As pfSense doesn't know of the OVPN connection as a proper interface, the option in the General setup page 'Allow DNS server list to be overridden by DHCP/PPP on WAN" won't work either.

You can manually control your gateways by setting up the OVPN connection as a proper interface and gateway and also force DNS requests over that gateway. See my other howto to setup an OVPN interface and gateway - then the General Page where you enter the DNS settings you'll find a drop down to specify the gateway for each DNS server to use.

In that setup though, because 'redirect-gateway def1' is disabled, unless you specify static routes and ensure any other traffic originating from pfSense is routed over OVPN, then the traffic will use the default unencrypted WAN gateway and not the OVPN connection, and with DNS especially, you begin to have a DNS leak.

nefer

Hi,
thanks for your guide very useful.
However i have a problem.
Just as I had in 1.2.3, I'm able to open a vpn successfully, but apparently no connections are routed over the vpn.

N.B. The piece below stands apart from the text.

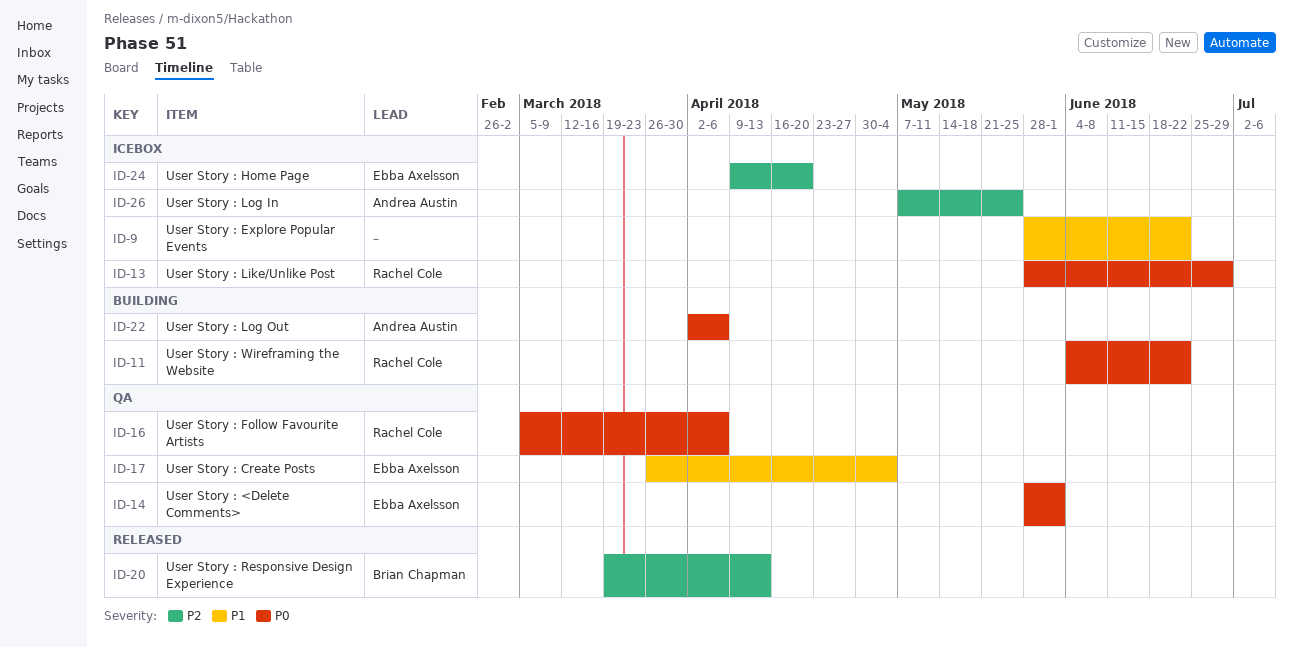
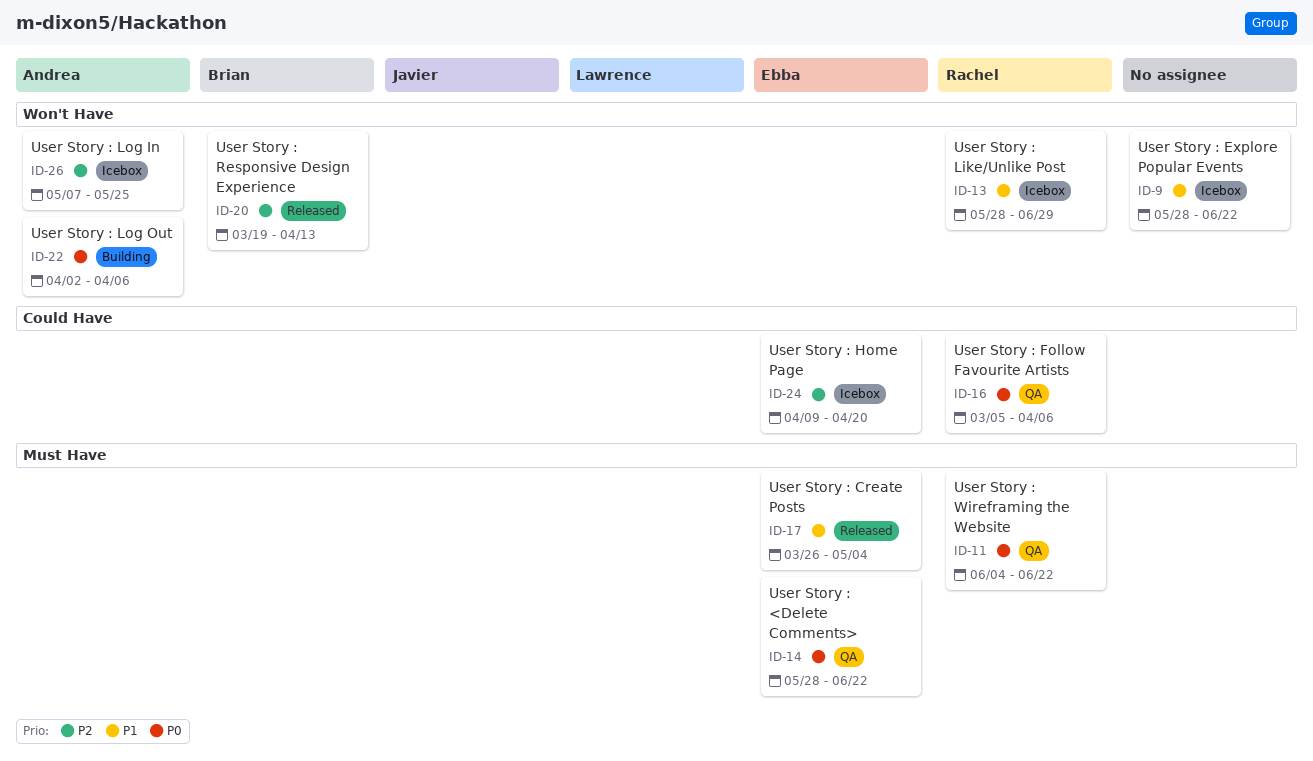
ID-11, status: Building -> QA
ID-13, priority: P0 -> P1
ID-14, due: Jun 1 -> Jun 22
ID-17, status: QA -> Released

I'll post my route table which looks ok to me.
Hope you can help.

Lorenzo

IPv4
Destination Gateway Flags Refs Use Mtu Netif Expire
0.0.0.0/2 172.31.255.254 UGS 0 0 1500 ovpnc3 =>
default 36.235.32.1 UGS 0 10016 1500 vr1
36.235.32.0/20 link#2 U 0 17766 1500 vr1
36.235.40.202 link#2 UHS 0 0 16384 lo0
62.101.93.101 00:0d:b9:19:89:9d UHS 0 0 1500 vr1
64.0.0.0/9 172.31.255.254 UGS 0 0 1500 ovpnc3
64.128.0.0/11 172.31.255.254 UGS 0 0 1500 ovpnc3
64.160.0.0/12 172.31.255.254 UGS 0 0 1500 ovpnc3
64.176.0.0/13 172.31.255.254 UGS 0 0 1500 ovpnc3
64.184.0.0/14 172.31.255.254 UGS 0 0 1500 ovpnc3
64.188.0.0/15 172.31.255.254 UGS 0 0 1500 ovpnc3
64.190.0.0/16 172.31.255.254 UGS 0 0 1500 ovpnc3
64.191.0.0/18 172.31.255.254 UGS 0 0 1500 ovpnc3
64.191.64.0/19 172.31.255.254 UGS 0 0 1500 ovpnc3
64.191.96.0/20 172.31.255.254 UGS 0 0 1500 ovpnc3
64.191.112.0/23 172.31.255.254 UGS 0 0 1500 ovpnc3
64.191.114.0/24 172.31.255.254 UGS 0 0 1500 ovpnc3
64.191.115.0/28 172.31.255.254 UGS 0 0 1500 ovpnc3
64.191.115.16/29 172.31.255.254 UGS 0 0 1500 ovpnc3
64.191.115.24/30 172.31.255.254 UGS 0 0 1500 ovpnc3
64.191.115.28/32 172.31.255.254 UGS 0 0 1500 ovpnc3
64.191.115.30/31 172.31.255.254 UGS 0 0 1500 ovpnc3
64.191.115.32/27 172.31.255.254 UGS 0 0 1500 ovpnc3
64.191.115.64/26 172.31.255.254 UGS 0 0 1500 ovpnc3
64.191.115.128/25 172.31.255.254 UGS 0 0 1500 ovpnc3
64.191.116.0/22 172.31.255.254 UGS 0 0 1500 ovpnc3
64.191.120.0/21 172.31.255.254 UGS 0 0 1500 ovpnc3
64.191.128.0/17 172.31.255.254 UGS 0 0 1500 ovpnc3
64.192.0.0/10 172.31.255.254 UGS 0 0 1500 ovpnc3
65.0.0.0/8 172.31.255.254 UGS 0 0 1500 ovpnc3
66.0.0.0/7 172.31.255.254 UGS 0 0 1500 ovpnc3
68.0.0.0/6 172.31.255.254 UGS 0 0 1500 ovpnc3
72.0.0.0/5 172.31.255.254 UGS 0 0 1500 ovpnc3
80.0.0.0/4 172.31.255.254 UGS 0 0 1500 ovpnc3
83.103.25.250 00:0d:b9:19:89:9d UHS 0 0 1500 vr1
96.0.0.0/3 172.31.255.254 UGS 0 0 1500 ovpnc3
127.0.0.1 link#7 UH 0 19 16384 lo0
127.0.0.2 127.0.0.1 UHS 0 0 16384 lo0
128.0.0.0/1 172.31.255.254 UGS 0 2 1500 ovpnc3
172.18.0.0/24 link#1 U 0 676009 1500 vr0
172.18.0.254 link#1 UHS 0 0 16384 lo0
172.31.0.0/16 link#11 U 0 0 1500 ovpnc3
172.31.97.101 link#11 UHS 0 0 16384 lo0
192.168.1.0/24 link#3 U 0 17745 1500 vr2
192.168.1.250 link#3 UHS 0 0 16384 lo0

nefer

Hello,
I have an update.
I tried a traceroute on the pfsense itself to a website, and it routes correlty over the vpn.
But i still can't get traffic from the LAN to route through it.

MrHorizontal

Since you can traceroute correctly from the shell it's not the routing table or the default gateway… this is more likely an issue with your firewall rules, including the floating rules used by the traffic shaper. Be sure no rule specifies a gateway directly and uses the 'default' gateway which uses the routing table. Beyond that it might be your NAT setup (especially manual outbound NAT).